Rather than being primarily sources of information, salespeople increasingly need to demonstrate the ability to help their prospective customers cut through the clutter, to make sense of what might seem to be an overwhelming amount of potentially confusing and conflicting information, and to become confident in both the need for change, and in the choice of their preferred option.
This is particularly important where the project is a discretionary rather than an inevitable purchase, and where the buying group is on unfamiliar rather than familiar territory (for example, when they are trying to buy something they have little previous experience of).
A digitally competent salesforce
The past two years have been a “sink or swim” experience for many salespeople who had been used to working in a largely face-to-face selling environment. Many of those with no appetite or talent for this virtual selling landscape have already moved on (or been moved on).
I don’t believe that salespeople need to be digitally native - in fact if that’s all they are good at, they will struggle in a hybrid selling world, but I am convinced that they need to be digitally competent. They need to be as effective in managing a virtual meeting as they are when face to face with a prospect.
They need to make smart use of the tools that are available, whilst being cautious about trying to automate tasks that are still best done with some level of intelligent and sentient human involvement. They need to take advantage of digital platforms to collaborate with both their customers and their colleagues.
Laying the foundation for future technologies
Let’s be clear - artificial intelligence will inevitably have an increasingly important role in the B2B sales process, when properly and thoughtfully applied. It can already help to identify patterns that can help salespeople to make smarter, better-informed decisions.

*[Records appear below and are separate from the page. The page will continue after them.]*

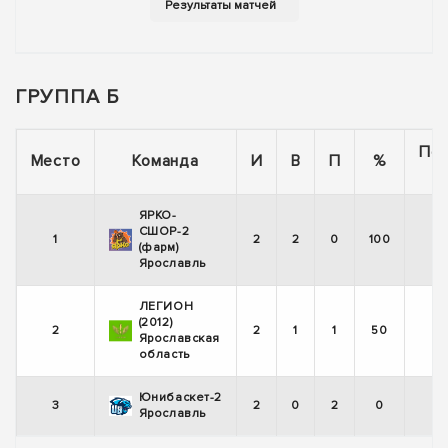
ГРУППА Б
По
Место
Команда
И
В
П
%
ЯРКО-
СШОР-2
1
2
2
0
100
(фарм)
Ярославль
ЛЕГИОН
(2012)
2
2
1
1
50
Ярославская
область
Юнибаскет-2
3
2
0
2
0
Ярославль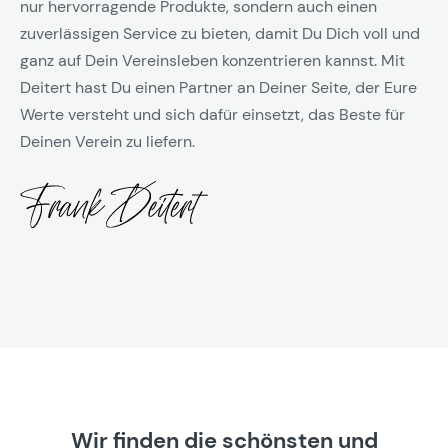
nur hervorragende Produkte, sondern auch einen
zuverlässigen Service zu bieten, damit Du Dich voll und
ganz auf Dein Vereinsleben konzentrieren kannst. Mit
Deitert hast Du einen Partner an Deiner Seite, der Eure
Werte versteht und sich dafür einsetzt, das Beste für
Deinen Verein zu liefern.
Wir finden die schönsten und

AI will increasingly power transactional sales (and make many transactional salespeople redundant). Rather than automating salespeople out of complex B2B sales environments, I see AI as progressively supporting the sales process - perhaps in ways that we cannot currently anticipate or imagine.
But it is not a magic wand. The thoughtless application of AI and machine learning has - regrettably - made it easier for less intelligent salespeople and the organisations they work for do stupid things far faster than they could have done previously.
I believe that 2022 will be a year of thoughtful experimentation and application of appropriate AI technologies. Sales organisations that take this approach will inevitably find themselves on an accelerated learning curve that will prepare them to take full advantage of these new technologies as they mature.
Making your salespeople more effective
As you’ll gather from the above, I believe 2022 is a year in which enlightened sales organisations will ensure that they get the most out of their sales talent by equipping them to relate more effectively to the buyer’s changing priorities - and as a result, to both make 2022 a resounding success as well as laying a solid foundation for the future. What do you think?